Secret pagan basilica in Rome emerges from the shadows after 2,000 years
An underground chamber that was a place of worship for a mysterious cult 2,000 years ago has opened to the public for the first time
By Nick Squires, Rome
Photo: Chris Warde-Jones/The Telegraph
A mysterious Roman basilica built for the worship of an esoteric pagan cult and now lying hidden more than 40ft below street level has opened to the public for the first time.
The basilica, the only one of its kind in the world, was excavated from solid tufa volcanic rock on the outskirts of the imperial capital in the first century AD.
Lavishly decorated with stucco reliefs of gods, goddesses, panthers, winged cherubs and pygmies, it was discovered by accident in 1917 during the construction of a railway line from Rome to Cassino, a town to the south.
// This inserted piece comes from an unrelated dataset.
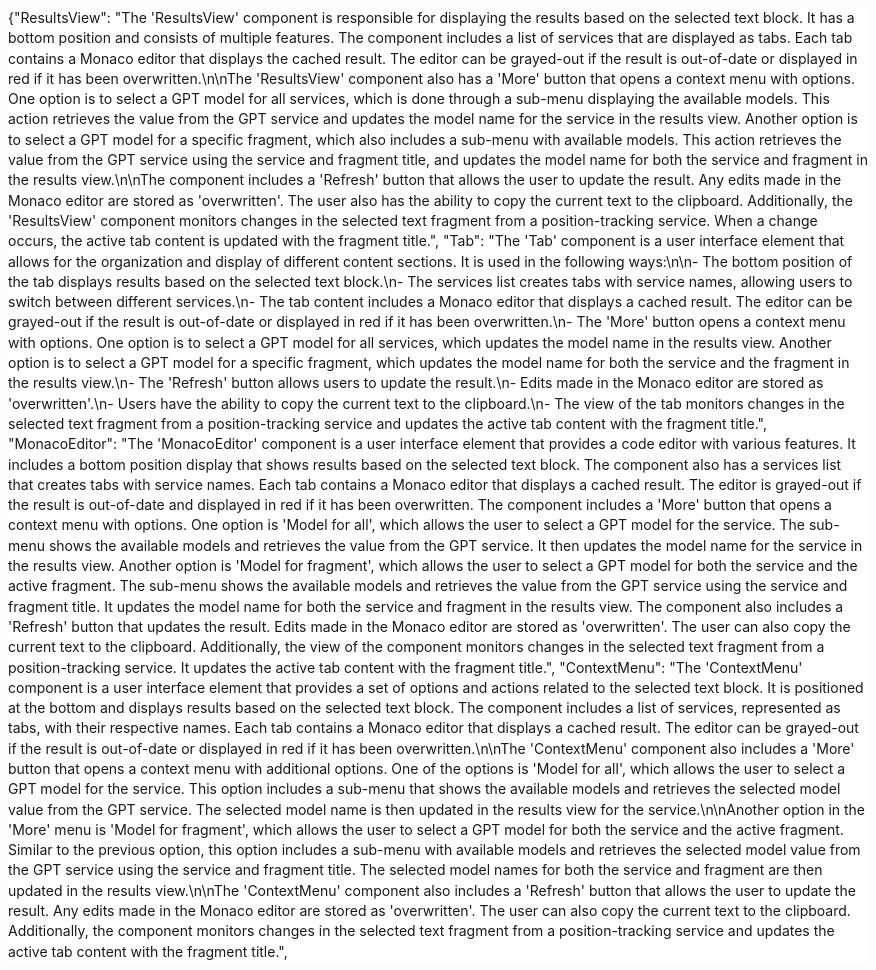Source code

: {"ResultsView": "The 'ResultsView' component is responsible for displaying the results based on the selected text block. It has a bottom position and consists of multiple features. The component includes a list of services that are displayed as tabs. Each tab contains a Monaco editor that displays the cached result. The editor can be grayed-out if the result is out-of-date or displayed in red if it has been overwritten.\n\nThe 'ResultsView' component also has a 'More' button that opens a context menu with options. One option is to select a GPT model for all services, which is done through a sub-menu displaying the available models. This action retrieves the value from the GPT service and updates the model name for the service in the results view. Another option is to select a GPT model for a specific fragment, which also includes a sub-menu with available models. This action retrieves the value from the GPT service using the service and fragment title, and updates the model name for both the service and fragment in the results view.\n\nThe component includes a 'Refresh' button that allows the user to update the result. Any edits made in the Monaco editor are stored as 'overwritten'. The user also has the ability to copy the current text to the clipboard. Additionally, the 'ResultsView' component monitors changes in the selected text fragment from a position-tracking service. When a change occurs, the active tab content is updated with the fragment title.", "Tab": "The 'Tab' component is a user interface element that allows for the organization and display of different content sections. It is used in the following ways:\n\n- The bottom position of the tab displays results based on the selected text block.\n- The services list creates tabs with service names, allowing users to switch between different services.\n- The tab content includes a Monaco editor that displays a cached result. The editor can be grayed-out if the result is out-of-date or displayed in red if it has been overwritten.\n- The 'More' button opens a context menu with options. One option is to select a GPT model for all services, which updates the model name in the results view. Another option is to select a GPT model for a specific fragment, which updates the model name for both the service and the fragment in the results view.\n- The 'Refresh' button allows users to update the result.\n- Edits made in the Monaco editor are stored as 'overwritten'.\n- Users have the ability to copy the current text to the clipboard.\n- The view of the tab monitors changes in the selected text fragment from a position-tracking service and updates the active tab content with the fragment title.", "MonacoEditor": "The 'MonacoEditor' component is a user interface element that provides a code editor with various features. It includes a bottom position display that shows results based on the selected text block. The component also has a services list that creates tabs with service names. Each tab contains a Monaco editor that displays a cached result. The editor is grayed-out if the result is out-of-date and displayed in red if it has been overwritten. The component includes a 'More' button that opens a context menu with options. One option is 'Model for all', which allows the user to select a GPT model for the service. The sub-menu shows the available models and retrieves the value from the GPT service. It then updates the model name for the service in the results view. Another option is 'Model for fragment', which allows the user to select a GPT model for both the service and the active fragment. The sub-menu shows the available models and retrieves the value from the GPT service using the service and fragment title. It updates the model name for both the service and fragment in the results view. The component also includes a 'Refresh' button that updates the result. Edits made in the Monaco editor are stored as 'overwritten'. The user can also copy the current text to the clipboard. Additionally, the view of the component monitors changes in the selected text fragment from a position-tracking service. It updates the active tab content with the fragment title.", "ContextMenu": "The 'ContextMenu' component is a user interface element that provides a set of options and actions related to the selected text block. It is positioned at the bottom and displays results based on the selected text block. The component includes a list of services, represented as tabs, with their respective names. Each tab contains a Monaco editor that displays a cached result. The editor can be grayed-out if the result is out-of-date or displayed in red if it has been overwritten.\n\nThe 'ContextMenu' component also includes a 'More' button that opens a context menu with additional options. One of the options is 'Model for all', which allows the user to select a GPT model for the service. This option includes a sub-menu that shows the available models and retrieves the selected model value from the GPT service. The selected model name is then updated in the results view for the service.\n\nAnother option in the 'More' menu is 'Model for fragment', which allows the user to select a GPT model for both the service and the active fragment. Similar to the previous option, this option includes a sub-menu with available models and retrieves the selected model value from the GPT service using the service and fragment title. The selected model names for both the service and fragment are then updated in the results view.\n\nThe 'ContextMenu' component also includes a 'Refresh' button that allows the user to update the result. Any edits made in the Monaco editor are stored as 'overwritten'. The user can also copy the current text to the clipboard. Additionally, the component monitors changes in the selected text fragment from a position-tracking service and updates the active tab content with the fragment title.",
An underground passageway caved in, revealing the entrance to the hidden chamber.
A painstaking restoration that has been going on for years has now reached the point where the 40ft-long basilica can be opened to visitors.
The subterranean basilica, which predates Christianity, was built by a rich Roman family who were devotees of a little-known cult called Neopythagoreanism.
Originating in the first century BC, it was a school of mystical Hellenistic philosophy that preached asceticism and was based on the writings of Pythagoras and Plato.